**** Task input
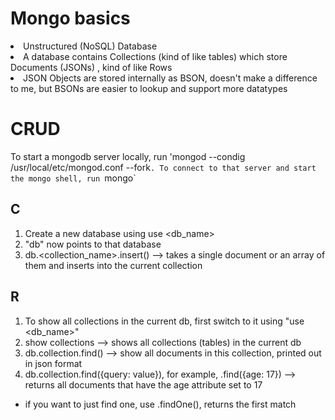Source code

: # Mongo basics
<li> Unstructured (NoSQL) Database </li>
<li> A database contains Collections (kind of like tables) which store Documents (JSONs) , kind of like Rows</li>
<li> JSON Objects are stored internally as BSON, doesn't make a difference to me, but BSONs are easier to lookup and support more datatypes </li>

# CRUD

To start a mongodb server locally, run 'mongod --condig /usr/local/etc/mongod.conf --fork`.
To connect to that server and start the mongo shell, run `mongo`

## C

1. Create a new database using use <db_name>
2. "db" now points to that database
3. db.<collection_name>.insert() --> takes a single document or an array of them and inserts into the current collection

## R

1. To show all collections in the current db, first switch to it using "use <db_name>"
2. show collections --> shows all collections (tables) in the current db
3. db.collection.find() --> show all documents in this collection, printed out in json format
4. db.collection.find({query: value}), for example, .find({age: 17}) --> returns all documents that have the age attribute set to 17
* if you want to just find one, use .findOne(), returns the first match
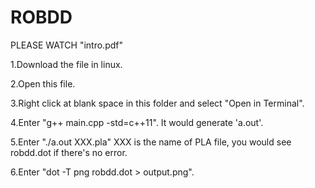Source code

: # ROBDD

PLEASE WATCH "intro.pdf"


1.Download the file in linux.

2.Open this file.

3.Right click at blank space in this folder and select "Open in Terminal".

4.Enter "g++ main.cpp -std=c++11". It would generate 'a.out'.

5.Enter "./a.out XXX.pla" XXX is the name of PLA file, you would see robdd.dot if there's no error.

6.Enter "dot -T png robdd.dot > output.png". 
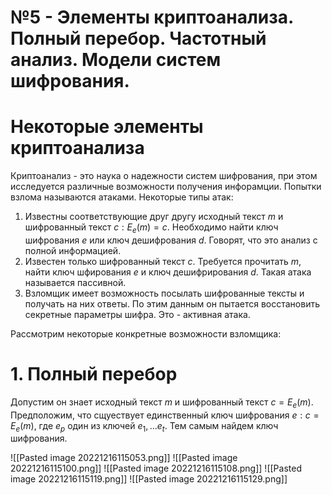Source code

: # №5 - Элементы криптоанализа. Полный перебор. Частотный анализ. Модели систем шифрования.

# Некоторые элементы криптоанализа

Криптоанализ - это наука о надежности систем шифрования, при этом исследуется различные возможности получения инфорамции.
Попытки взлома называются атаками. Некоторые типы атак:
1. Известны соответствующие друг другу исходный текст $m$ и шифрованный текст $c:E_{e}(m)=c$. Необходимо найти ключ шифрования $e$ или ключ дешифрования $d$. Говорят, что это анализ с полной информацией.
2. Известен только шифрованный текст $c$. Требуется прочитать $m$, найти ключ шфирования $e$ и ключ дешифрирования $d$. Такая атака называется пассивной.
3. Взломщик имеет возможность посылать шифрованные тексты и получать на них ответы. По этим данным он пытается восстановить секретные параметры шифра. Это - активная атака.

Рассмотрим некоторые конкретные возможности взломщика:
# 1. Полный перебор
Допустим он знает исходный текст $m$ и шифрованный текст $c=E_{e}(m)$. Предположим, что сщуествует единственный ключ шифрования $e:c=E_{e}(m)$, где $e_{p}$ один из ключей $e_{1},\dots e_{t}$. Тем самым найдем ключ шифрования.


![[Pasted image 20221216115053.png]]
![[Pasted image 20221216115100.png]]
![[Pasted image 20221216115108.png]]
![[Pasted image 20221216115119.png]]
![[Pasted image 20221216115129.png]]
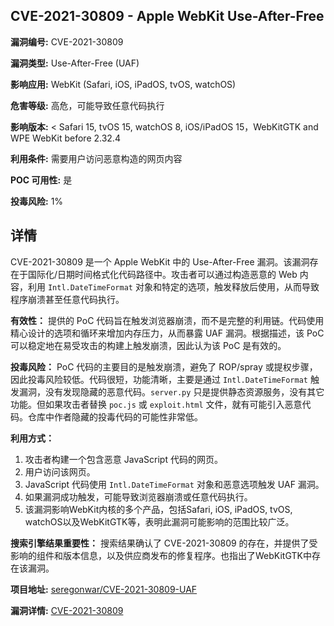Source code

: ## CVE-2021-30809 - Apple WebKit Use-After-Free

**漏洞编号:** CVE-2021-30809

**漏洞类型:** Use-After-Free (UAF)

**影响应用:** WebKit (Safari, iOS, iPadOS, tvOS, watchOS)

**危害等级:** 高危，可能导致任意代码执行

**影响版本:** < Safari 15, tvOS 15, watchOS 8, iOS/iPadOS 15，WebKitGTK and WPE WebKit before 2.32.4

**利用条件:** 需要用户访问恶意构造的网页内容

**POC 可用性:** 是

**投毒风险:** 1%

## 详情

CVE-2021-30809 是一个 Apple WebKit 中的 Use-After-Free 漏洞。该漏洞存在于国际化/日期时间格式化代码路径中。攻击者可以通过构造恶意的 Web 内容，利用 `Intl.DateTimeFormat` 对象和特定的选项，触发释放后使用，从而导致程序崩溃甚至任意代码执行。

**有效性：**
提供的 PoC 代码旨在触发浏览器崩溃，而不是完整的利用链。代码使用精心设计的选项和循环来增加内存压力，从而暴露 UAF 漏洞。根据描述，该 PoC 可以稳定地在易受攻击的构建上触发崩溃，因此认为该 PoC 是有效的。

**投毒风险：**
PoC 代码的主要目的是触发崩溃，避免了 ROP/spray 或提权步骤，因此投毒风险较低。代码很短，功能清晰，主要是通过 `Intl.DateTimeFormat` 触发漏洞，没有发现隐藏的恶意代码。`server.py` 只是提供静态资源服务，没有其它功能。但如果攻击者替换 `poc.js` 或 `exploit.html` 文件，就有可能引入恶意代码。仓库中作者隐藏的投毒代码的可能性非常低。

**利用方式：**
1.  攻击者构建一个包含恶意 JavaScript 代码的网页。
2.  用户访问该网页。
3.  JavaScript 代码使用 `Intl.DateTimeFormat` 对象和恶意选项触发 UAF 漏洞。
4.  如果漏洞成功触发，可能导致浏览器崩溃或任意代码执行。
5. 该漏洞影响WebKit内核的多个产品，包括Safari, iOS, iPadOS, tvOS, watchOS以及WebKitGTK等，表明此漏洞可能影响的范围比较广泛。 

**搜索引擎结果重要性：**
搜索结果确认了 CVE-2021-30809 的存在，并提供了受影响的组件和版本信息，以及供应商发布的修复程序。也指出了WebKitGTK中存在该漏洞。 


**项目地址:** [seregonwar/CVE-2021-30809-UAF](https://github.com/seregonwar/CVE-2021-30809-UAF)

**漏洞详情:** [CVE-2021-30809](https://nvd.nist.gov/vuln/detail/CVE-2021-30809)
********
**** Task input
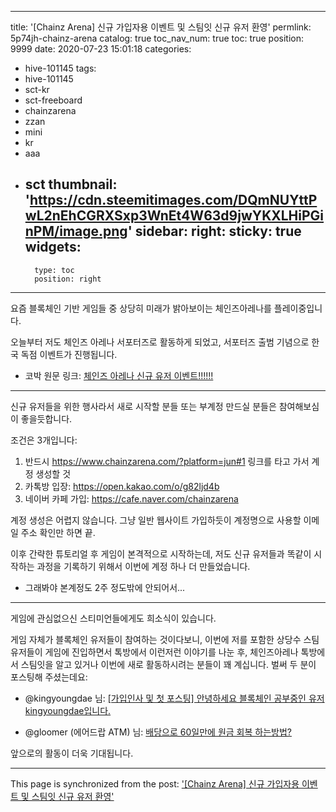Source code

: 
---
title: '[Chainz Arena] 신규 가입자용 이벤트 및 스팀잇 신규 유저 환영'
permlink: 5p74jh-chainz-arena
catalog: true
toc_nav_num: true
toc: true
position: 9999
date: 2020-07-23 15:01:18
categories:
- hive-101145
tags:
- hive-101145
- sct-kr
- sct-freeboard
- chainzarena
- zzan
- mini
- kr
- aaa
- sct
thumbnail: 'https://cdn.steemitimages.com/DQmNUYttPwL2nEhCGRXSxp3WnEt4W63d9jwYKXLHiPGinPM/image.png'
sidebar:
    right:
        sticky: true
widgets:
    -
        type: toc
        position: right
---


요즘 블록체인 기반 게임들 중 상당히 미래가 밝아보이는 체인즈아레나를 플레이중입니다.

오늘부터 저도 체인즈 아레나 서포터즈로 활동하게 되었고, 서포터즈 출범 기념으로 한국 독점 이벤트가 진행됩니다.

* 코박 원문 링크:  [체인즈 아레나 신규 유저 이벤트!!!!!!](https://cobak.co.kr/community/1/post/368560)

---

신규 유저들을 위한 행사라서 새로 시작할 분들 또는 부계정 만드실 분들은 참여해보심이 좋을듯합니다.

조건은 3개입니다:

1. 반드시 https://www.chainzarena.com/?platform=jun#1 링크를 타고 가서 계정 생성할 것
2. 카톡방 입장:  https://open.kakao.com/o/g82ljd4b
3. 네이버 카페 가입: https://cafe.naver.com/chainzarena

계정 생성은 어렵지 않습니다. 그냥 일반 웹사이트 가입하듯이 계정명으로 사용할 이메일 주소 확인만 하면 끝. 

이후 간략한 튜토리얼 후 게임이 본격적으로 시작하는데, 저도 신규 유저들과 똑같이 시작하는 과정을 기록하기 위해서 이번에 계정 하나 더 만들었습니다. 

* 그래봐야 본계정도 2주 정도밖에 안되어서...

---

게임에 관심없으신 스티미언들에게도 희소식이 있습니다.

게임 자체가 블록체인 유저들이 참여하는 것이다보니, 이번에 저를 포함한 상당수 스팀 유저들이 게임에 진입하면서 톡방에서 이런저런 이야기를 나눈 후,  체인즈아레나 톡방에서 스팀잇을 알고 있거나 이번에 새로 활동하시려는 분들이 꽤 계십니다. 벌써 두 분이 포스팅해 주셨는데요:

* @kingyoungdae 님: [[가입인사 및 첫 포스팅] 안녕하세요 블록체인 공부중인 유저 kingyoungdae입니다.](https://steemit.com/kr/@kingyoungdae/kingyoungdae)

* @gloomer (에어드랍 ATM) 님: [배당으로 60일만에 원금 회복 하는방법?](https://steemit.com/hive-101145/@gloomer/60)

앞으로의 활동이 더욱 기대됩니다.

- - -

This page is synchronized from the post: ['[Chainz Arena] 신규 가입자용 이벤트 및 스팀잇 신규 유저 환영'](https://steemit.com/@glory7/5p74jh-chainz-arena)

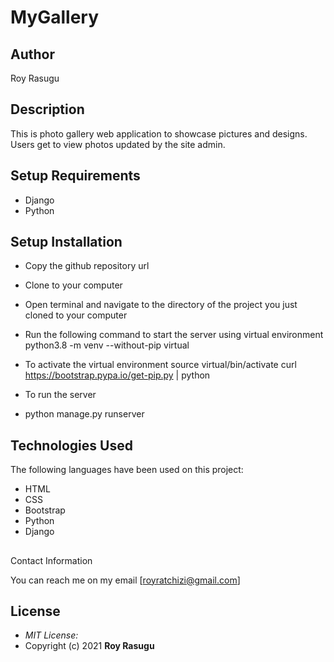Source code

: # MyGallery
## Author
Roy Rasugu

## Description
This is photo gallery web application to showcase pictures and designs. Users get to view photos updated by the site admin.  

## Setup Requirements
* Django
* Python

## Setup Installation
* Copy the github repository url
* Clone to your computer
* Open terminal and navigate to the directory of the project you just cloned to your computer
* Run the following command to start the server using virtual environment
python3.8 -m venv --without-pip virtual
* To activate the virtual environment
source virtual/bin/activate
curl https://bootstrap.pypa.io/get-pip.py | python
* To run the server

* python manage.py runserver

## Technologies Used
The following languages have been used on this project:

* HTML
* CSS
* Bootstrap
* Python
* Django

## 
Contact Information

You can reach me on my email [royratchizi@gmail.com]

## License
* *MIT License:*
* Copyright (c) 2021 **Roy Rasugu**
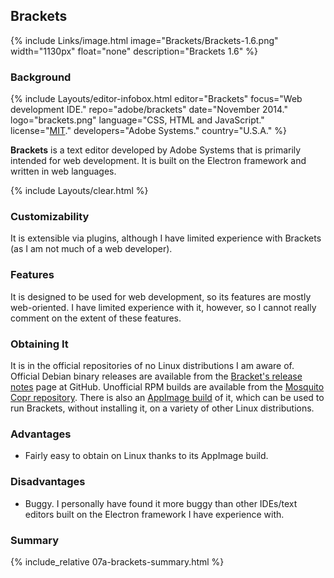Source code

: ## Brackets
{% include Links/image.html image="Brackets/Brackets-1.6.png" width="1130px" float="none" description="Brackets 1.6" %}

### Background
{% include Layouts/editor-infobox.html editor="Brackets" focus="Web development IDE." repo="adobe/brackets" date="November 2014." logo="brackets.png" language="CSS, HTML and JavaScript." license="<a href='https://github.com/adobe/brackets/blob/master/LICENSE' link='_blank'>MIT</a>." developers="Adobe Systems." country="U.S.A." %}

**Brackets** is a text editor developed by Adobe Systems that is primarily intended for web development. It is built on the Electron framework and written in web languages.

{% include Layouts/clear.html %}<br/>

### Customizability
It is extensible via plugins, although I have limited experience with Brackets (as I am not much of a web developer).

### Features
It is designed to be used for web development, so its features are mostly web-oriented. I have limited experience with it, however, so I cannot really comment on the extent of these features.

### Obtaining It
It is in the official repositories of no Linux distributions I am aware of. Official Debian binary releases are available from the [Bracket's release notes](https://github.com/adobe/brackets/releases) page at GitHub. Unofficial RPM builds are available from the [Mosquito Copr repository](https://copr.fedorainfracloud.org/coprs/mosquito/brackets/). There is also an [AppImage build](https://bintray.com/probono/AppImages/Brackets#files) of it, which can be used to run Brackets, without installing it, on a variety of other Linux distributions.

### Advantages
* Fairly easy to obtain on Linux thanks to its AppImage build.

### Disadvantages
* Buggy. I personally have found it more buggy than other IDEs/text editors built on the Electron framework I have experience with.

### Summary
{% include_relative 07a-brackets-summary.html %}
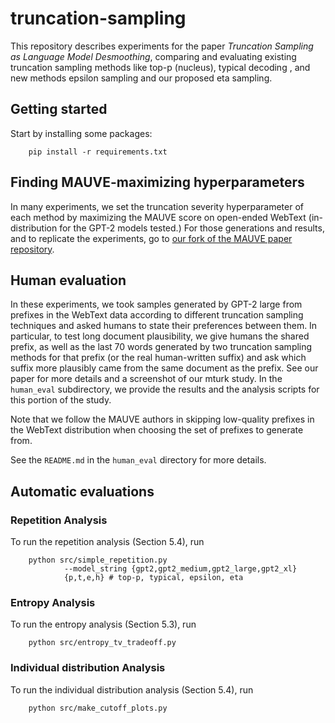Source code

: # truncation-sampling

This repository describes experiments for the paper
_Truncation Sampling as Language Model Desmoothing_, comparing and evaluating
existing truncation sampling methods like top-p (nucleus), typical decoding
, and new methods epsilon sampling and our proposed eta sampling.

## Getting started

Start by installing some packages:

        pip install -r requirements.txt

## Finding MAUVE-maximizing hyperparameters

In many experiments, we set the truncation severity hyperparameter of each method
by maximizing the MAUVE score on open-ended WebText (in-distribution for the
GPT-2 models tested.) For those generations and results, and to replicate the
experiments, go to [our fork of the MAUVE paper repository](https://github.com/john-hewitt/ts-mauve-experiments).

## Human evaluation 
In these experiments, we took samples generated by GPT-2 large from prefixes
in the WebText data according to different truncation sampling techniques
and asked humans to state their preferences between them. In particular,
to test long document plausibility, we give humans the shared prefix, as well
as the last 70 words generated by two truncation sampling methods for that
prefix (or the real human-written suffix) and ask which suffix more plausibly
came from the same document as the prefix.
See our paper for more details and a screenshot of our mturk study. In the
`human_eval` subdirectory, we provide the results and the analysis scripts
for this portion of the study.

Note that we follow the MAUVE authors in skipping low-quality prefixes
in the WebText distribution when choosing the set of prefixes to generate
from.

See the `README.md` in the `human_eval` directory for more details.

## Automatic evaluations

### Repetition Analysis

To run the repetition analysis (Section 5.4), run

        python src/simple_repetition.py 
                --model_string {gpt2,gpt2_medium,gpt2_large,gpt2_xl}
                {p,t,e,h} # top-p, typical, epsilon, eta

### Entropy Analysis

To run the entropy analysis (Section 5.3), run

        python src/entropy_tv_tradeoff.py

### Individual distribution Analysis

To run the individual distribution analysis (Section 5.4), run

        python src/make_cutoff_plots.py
********
**Task**
Your answer must consist solely of the lines above between the line holding "To run the repetition" and the line holding "python src/make_cutoff_plots.py", inclusive, copied exactly.

**Answer space**
To run the repetition analysis (Section 5.4), run

        python src/simple_repetition.py 
                --model_string {gpt2,gpt2_medium,gpt2_large,gpt2_xl}
                {p,t,e,h} # top-p, typical, epsilon, eta

### Entropy Analysis

To run the entropy analysis (Section 5.3), run

        python src/entropy_tv_tradeoff.py

### Individual distribution Analysis

To run the individual distribution analysis (Section 5.4), run

        python src/make_cutoff_plots.py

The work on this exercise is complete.